Whatever turmoil is in our lives, further embeds us in the story of Sengcan. Perhaps as always, these old stories of healing and liberation that occurred in a world of turmoil, occur in this very body, place, and time. If Sengcan searched for healing without leprosy, he would tire himself out and set up an endless search for peace in a life that is not his. If Daoxin insisted on liberation that is free of his own preferences in a constricted world, he would be forever reaching for a state of mind that was dependent on circumstances.
Freedom with, liberation with. Nowhere else, no one else. If there is no denial of getting wet and shivering, there is no need to rail against the rain until I’m able to find shelter. The rain arises from its own conditions, whether or not I believe it should be otherwise. Rain, cold, wet are all inseparable from this life and death, this great matter.

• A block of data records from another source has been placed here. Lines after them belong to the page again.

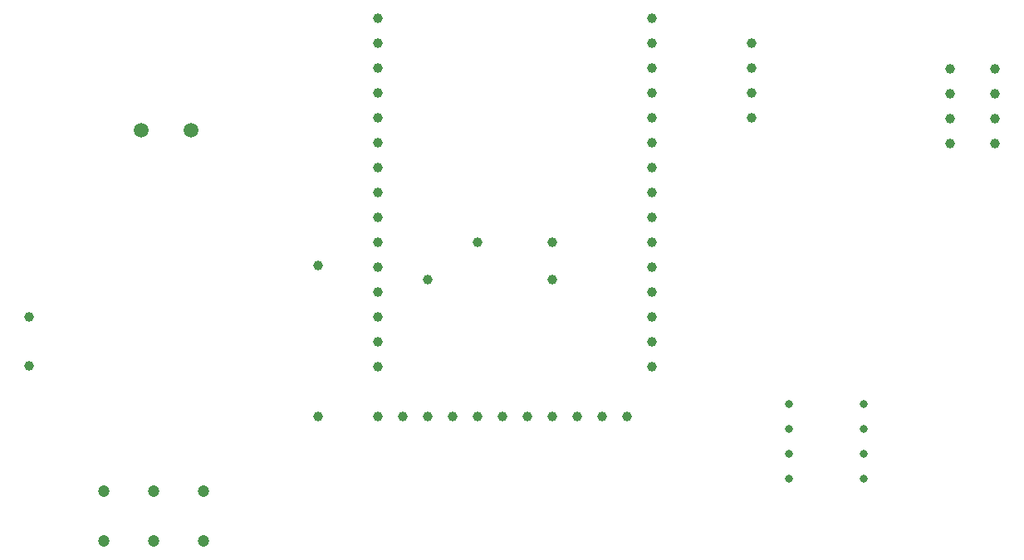
<source format=gbr>
%TF.GenerationSoftware,KiCad,Pcbnew,(5.1.2)-1*%
%TF.CreationDate,2019-05-13T00:34:28+02:00*%
%TF.ProjectId,main,6d61696e-2e6b-4696-9361-645f70636258,rev?*%
%TF.SameCoordinates,Original*%
%TF.FileFunction,Plated,1,2,PTH,Drill*%
%TF.FilePolarity,Positive*%
%FSLAX46Y46*%
G04 Gerber Fmt 4.6, Leading zero omitted, Abs format (unit mm)*
G04 Created by KiCad (PCBNEW (5.1.2)-1) date 2019-05-13 00:34:28*
%MOMM*%
%LPD*%
G04 APERTURE LIST*
%TA.AperFunction,ComponentDrill*%
%ADD10C,0.800000*%
%TD*%
%TA.AperFunction,ViaDrill*%
%ADD11C,1.000000*%
%TD*%
%TA.AperFunction,ComponentDrill*%
%ADD12C,1.000000*%
%TD*%
%TA.AperFunction,ComponentDrill*%
%ADD13C,1.200000*%
%TD*%
%TA.AperFunction,ComponentDrill*%
%ADD14C,1.501140*%
%TD*%
G04 APERTURE END LIST*
D10*
%TO.C,U1*%
X234950000Y-90170000D03*
X234950000Y-92710000D03*
X234950000Y-95250000D03*
X234950000Y-97790000D03*
X242570000Y-90170000D03*
X242570000Y-92710000D03*
X242570000Y-95250000D03*
X242570000Y-97790000D03*
%TD*%
D11*
X198120000Y-77470000D03*
X203200000Y-73660000D03*
X210820000Y-73660000D03*
X210820000Y-77470000D03*
D12*
%TO.C,J3*%
X193040000Y-91440000D03*
X195580000Y-91440000D03*
X198120000Y-91440000D03*
X200660000Y-91440000D03*
X203200000Y-91440000D03*
X205740000Y-91440000D03*
X208280000Y-91440000D03*
X210820000Y-91440000D03*
X213360000Y-91440000D03*
X215900000Y-91440000D03*
X218440000Y-91440000D03*
%TO.C,J7*%
X255933000Y-56007000D03*
X255933000Y-58547000D03*
X255933000Y-61087000D03*
X255933000Y-63627000D03*
%TO.C,J4*%
X220980000Y-50800000D03*
X220980000Y-53340000D03*
X220980000Y-55880000D03*
X220980000Y-58420000D03*
X220980000Y-60960000D03*
X220980000Y-63500000D03*
X220980000Y-66040000D03*
X220980000Y-68580000D03*
X220980000Y-71120000D03*
X220980000Y-73660000D03*
X220980000Y-76200000D03*
X220980000Y-78740000D03*
X220980000Y-81280000D03*
X220980000Y-83820000D03*
X220980000Y-86360000D03*
%TO.C,J2*%
X193040000Y-50800000D03*
X193040000Y-53340000D03*
X193040000Y-55880000D03*
X193040000Y-58420000D03*
X193040000Y-60960000D03*
X193040000Y-63500000D03*
X193040000Y-66040000D03*
X193040000Y-68580000D03*
X193040000Y-71120000D03*
X193040000Y-73660000D03*
X193040000Y-76200000D03*
X193040000Y-78740000D03*
X193040000Y-81280000D03*
X193040000Y-83820000D03*
X193040000Y-86360000D03*
%TO.C,J5*%
X231140000Y-53340000D03*
X231140000Y-55880000D03*
X231140000Y-58420000D03*
X231140000Y-60960000D03*
%TO.C,J6*%
X251333000Y-56007000D03*
X251333000Y-58547000D03*
X251333000Y-61087000D03*
X251333000Y-63627000D03*
%TO.C,PS1*%
X157480000Y-81280000D03*
X157480000Y-86280000D03*
X186880000Y-76080000D03*
X186880000Y-91480000D03*
D13*
%TO.C,SW1*%
X165100000Y-99060000D03*
X165100000Y-104140000D03*
X170180000Y-99060000D03*
X170180000Y-104140000D03*
X175260000Y-99060000D03*
X175260000Y-104140000D03*
D14*
%TO.C,J1*%
X168910000Y-62230000D03*
X173990000Y-62230000D03*
M02*

</source>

I’ll end with the opening lines of “Verse of the Faith Mind.”
The supreme way is not difficult
if only you do not choose.
When there is neither love nor hate,
all is open and clear.
If there is the slightest distinction,
it is the distance between heaven and earth.
If you wish to see it revealed,
let go of preference and aversion.
The conflict between like and dislike
is a disease of the mind.
When this deep truth is not understood,
you try to still your thoughts in vain.Sengcan, “Verse of the Faith Mind.”